La Federación Internacional por los Derechos Humanos (FIDH), organización que impulsó este procedimiento, también acogió con satisfacción la decisión del CED, en la cual el Comité consideró que hay indicios fundados que en México se está cometiendo crímenes de lesa humanidad de desaparición forzada.
En un posicionamiento público, expresó que aplaudía esta decisión del Comité y espera que el rechazo inicial del gobierno mexicano evolucione hacia un diálogo con los colectivos de víctimas y la sociedad civil para identificar qué más se puede hacer para sancionar los más altos responsables de estas desapariciones.
La FID subrayó además que basándose en información recopilada en México, en particular en Coahuila, Nayarit y Veracruz, durante más de una década de documentación en colaboración con sus organizaciones miembros, Idheas y CMDPDH, y colectivos de víctimas, se argumentó que grupos de crimen organizado practican desapariciones forzadas de forma generalizada y sistemática en el país, frecuentemente con la autorización, apoyo o aquiescencia de funcionarios públicos locales, a menudo en contextos de corrupción.
Por ello apuntó, el procedimiento del artículo 34 es necesario para lograr un cambio en la forma en que son investigadas las desapariciones orzadas y para facilitar el diálogo internacional sobre el impacto humano de la violencia del crimen organizado.
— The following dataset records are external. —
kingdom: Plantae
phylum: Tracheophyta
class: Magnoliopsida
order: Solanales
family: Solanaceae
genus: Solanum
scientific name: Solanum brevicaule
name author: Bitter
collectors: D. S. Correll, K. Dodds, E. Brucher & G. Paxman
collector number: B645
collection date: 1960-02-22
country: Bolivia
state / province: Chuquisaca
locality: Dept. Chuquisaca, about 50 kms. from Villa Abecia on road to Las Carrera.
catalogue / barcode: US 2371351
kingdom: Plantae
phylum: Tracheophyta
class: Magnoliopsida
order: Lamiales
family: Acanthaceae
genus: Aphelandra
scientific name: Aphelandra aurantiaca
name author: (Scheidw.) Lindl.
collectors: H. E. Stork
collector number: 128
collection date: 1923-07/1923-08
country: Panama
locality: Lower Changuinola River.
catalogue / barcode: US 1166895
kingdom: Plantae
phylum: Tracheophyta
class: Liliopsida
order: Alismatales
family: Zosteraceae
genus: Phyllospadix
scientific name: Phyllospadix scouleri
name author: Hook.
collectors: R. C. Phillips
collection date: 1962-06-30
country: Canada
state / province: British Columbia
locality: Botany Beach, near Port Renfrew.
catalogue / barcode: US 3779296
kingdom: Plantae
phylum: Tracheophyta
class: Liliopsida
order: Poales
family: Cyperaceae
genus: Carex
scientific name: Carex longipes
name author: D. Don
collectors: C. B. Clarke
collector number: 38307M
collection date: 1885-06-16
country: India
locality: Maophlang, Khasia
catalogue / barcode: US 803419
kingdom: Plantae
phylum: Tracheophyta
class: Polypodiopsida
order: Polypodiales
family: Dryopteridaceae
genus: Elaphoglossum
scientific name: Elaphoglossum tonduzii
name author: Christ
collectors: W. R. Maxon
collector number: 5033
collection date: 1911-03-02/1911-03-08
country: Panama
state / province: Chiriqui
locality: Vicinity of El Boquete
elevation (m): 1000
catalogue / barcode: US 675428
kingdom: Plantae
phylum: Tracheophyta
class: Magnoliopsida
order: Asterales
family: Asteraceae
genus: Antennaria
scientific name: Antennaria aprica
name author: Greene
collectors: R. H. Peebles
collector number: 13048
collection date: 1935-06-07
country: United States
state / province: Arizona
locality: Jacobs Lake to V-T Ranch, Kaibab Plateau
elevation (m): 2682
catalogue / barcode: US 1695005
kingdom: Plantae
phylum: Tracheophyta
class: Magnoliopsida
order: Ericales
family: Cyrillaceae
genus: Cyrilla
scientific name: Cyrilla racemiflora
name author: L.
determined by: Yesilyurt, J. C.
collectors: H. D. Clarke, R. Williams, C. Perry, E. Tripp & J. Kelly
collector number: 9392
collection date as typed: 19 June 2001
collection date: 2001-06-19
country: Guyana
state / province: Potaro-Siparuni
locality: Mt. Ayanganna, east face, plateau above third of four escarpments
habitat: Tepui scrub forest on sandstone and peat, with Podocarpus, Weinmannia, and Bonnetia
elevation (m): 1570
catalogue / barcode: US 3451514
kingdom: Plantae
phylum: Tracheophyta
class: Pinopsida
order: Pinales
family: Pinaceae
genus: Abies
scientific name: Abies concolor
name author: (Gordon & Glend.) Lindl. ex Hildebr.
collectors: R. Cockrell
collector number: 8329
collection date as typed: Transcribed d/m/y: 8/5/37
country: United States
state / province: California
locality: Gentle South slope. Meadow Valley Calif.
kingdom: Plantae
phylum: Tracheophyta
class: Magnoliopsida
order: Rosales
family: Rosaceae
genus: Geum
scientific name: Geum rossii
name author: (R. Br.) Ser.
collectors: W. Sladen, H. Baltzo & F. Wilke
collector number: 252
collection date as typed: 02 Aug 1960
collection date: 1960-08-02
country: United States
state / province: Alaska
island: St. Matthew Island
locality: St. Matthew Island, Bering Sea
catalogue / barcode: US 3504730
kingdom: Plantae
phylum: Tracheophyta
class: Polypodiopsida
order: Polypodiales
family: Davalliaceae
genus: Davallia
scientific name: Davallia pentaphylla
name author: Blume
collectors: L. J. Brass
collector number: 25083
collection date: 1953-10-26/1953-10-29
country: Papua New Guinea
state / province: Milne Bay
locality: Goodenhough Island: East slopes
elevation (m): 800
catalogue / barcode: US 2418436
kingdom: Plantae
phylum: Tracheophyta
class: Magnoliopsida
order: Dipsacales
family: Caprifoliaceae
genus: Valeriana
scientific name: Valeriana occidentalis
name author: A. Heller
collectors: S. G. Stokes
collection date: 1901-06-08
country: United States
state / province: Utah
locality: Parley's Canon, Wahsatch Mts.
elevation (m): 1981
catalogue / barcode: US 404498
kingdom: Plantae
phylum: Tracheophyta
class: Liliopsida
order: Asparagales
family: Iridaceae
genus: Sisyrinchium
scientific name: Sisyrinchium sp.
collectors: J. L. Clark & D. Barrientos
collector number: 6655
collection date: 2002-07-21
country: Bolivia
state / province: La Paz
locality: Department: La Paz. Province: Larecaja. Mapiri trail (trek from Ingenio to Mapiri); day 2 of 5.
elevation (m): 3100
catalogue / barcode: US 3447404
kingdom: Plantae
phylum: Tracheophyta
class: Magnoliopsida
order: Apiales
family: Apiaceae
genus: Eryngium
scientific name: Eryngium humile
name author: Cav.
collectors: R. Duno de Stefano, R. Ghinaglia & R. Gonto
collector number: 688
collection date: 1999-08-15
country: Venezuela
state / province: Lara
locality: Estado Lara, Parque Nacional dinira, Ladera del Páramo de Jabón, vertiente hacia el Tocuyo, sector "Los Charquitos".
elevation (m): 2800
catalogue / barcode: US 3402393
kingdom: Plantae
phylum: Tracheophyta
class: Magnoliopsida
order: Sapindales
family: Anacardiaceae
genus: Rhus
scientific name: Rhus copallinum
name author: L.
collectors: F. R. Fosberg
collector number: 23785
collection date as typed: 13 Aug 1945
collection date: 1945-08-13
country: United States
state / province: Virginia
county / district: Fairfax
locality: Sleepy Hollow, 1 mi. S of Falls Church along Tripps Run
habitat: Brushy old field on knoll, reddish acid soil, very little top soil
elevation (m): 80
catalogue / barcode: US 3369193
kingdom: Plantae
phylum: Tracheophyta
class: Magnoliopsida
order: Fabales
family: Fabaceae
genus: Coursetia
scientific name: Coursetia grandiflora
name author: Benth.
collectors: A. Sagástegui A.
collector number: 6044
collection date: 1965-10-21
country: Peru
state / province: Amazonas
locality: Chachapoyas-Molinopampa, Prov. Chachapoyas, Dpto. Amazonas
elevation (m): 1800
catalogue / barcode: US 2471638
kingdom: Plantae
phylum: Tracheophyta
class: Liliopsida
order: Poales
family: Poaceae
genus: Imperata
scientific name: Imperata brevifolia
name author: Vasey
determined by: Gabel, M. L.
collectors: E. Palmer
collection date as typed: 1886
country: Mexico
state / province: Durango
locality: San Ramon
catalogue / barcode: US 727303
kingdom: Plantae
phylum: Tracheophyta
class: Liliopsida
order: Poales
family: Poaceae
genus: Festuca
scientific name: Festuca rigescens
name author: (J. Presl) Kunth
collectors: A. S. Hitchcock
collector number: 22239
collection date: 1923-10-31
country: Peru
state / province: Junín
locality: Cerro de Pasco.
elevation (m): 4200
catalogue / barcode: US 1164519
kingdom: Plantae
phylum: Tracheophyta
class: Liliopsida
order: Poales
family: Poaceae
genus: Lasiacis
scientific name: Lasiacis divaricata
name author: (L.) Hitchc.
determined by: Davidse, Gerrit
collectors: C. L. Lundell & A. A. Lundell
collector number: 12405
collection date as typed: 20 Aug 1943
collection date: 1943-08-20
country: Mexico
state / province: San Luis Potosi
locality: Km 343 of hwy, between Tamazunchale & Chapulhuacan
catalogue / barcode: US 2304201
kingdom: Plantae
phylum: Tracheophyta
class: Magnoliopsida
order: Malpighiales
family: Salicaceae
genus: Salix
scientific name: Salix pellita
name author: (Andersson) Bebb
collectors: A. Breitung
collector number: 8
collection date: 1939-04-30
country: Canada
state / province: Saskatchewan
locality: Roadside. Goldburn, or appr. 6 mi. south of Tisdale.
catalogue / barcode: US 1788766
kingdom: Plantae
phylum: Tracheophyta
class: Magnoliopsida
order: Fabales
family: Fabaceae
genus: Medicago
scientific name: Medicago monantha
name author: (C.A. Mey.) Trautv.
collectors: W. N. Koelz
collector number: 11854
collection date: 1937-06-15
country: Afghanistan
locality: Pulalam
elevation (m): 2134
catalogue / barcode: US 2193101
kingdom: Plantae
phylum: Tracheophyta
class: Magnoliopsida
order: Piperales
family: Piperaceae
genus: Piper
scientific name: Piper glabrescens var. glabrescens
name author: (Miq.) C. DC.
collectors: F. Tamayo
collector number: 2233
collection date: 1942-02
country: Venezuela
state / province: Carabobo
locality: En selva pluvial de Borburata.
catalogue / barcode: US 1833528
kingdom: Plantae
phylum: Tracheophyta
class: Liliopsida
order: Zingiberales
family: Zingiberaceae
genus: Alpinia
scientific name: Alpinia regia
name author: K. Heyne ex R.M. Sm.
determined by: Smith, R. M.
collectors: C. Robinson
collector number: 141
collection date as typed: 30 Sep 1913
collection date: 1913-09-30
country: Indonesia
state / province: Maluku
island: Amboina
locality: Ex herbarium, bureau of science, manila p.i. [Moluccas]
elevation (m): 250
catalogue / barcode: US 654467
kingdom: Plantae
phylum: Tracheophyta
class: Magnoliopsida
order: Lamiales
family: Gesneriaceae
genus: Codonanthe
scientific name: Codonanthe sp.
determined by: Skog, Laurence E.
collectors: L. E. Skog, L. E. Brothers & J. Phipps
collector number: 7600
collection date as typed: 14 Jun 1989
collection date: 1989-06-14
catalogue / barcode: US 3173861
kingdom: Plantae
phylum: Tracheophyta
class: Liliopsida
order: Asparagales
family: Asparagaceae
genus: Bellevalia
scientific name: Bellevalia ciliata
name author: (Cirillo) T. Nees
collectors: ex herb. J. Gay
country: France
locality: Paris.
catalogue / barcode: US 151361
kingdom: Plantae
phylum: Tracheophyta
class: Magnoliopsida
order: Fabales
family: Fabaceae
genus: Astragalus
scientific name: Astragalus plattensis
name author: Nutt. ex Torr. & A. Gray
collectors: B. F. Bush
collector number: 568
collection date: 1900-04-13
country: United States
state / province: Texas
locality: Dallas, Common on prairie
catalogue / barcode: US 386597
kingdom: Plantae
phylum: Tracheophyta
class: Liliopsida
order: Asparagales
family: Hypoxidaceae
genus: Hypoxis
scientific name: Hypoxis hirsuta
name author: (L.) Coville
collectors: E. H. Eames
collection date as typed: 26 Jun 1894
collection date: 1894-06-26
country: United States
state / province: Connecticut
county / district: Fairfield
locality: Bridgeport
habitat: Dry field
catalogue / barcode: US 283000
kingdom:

"En la práctica, las desapariciones forzadas son investigadas de forma aislada caso por caso, mediante una metodología que no les permite a las autoridades identificar patrones más amplios, conexiones entre casos y las cadenas de mando detrás de estos crímenes", apuntó la FID.
El organismo internacional insistió así que existe la necesidad de un cambio de paradigma en la estrategia de investigación y que reconocer la sistematicidad requiere usar nuevos instrumentos para investigar las desapariciones, como el derecho penal internacional.
"En lugar de tratar cada desaparición como un incidente aislado, la justicia debe agrupar y analizar la información de casos similares, abordar de manera conjunta las desapariciones que presentan patrones comunes y realizar un análisis de la cadena de mando para investigar y juzgar las redes y estructuras, y no únicamente a los autores materiales", apuntó el organismo.
"Parte de este cambio de paradigma requiere investigar también los métodos de corrupción y captura del poder público que los grupos de crimen organizado usan en diferentes contextos para cometer estos delitos con impunidad", agregó.
La solicitud presentada por el CED fue presentada a unos días de que la presidenta Claudia Sheinbaum informó que desde octubre de 2024, cuando inició su gobierno, se han encontrado a 31,000 personas que habían sido reportadas como desaparecidas, por los que algunas ya fueron o están por ser retiradas del Registro Nacional de Personas Desaparecidas y no Localizadas.
Se informó además que de acuerdo con el Registro , entre 1952 y 2026 han sido reportadas como desaparecidas 394,645 personas, de las que 262,111 (66%) han sido localizados y 132,534 (34%) se mantienen como ausentes.
Los datos reflejan así que la crisis de desapariciones en México se acentuó en los primeros meses de gobierno de la presidenta Sheinbaum con 91 personas reportadas como ausentes por día, la cifra más alta desde 2006 , año en el que inició la guerra contra el narcotráfico.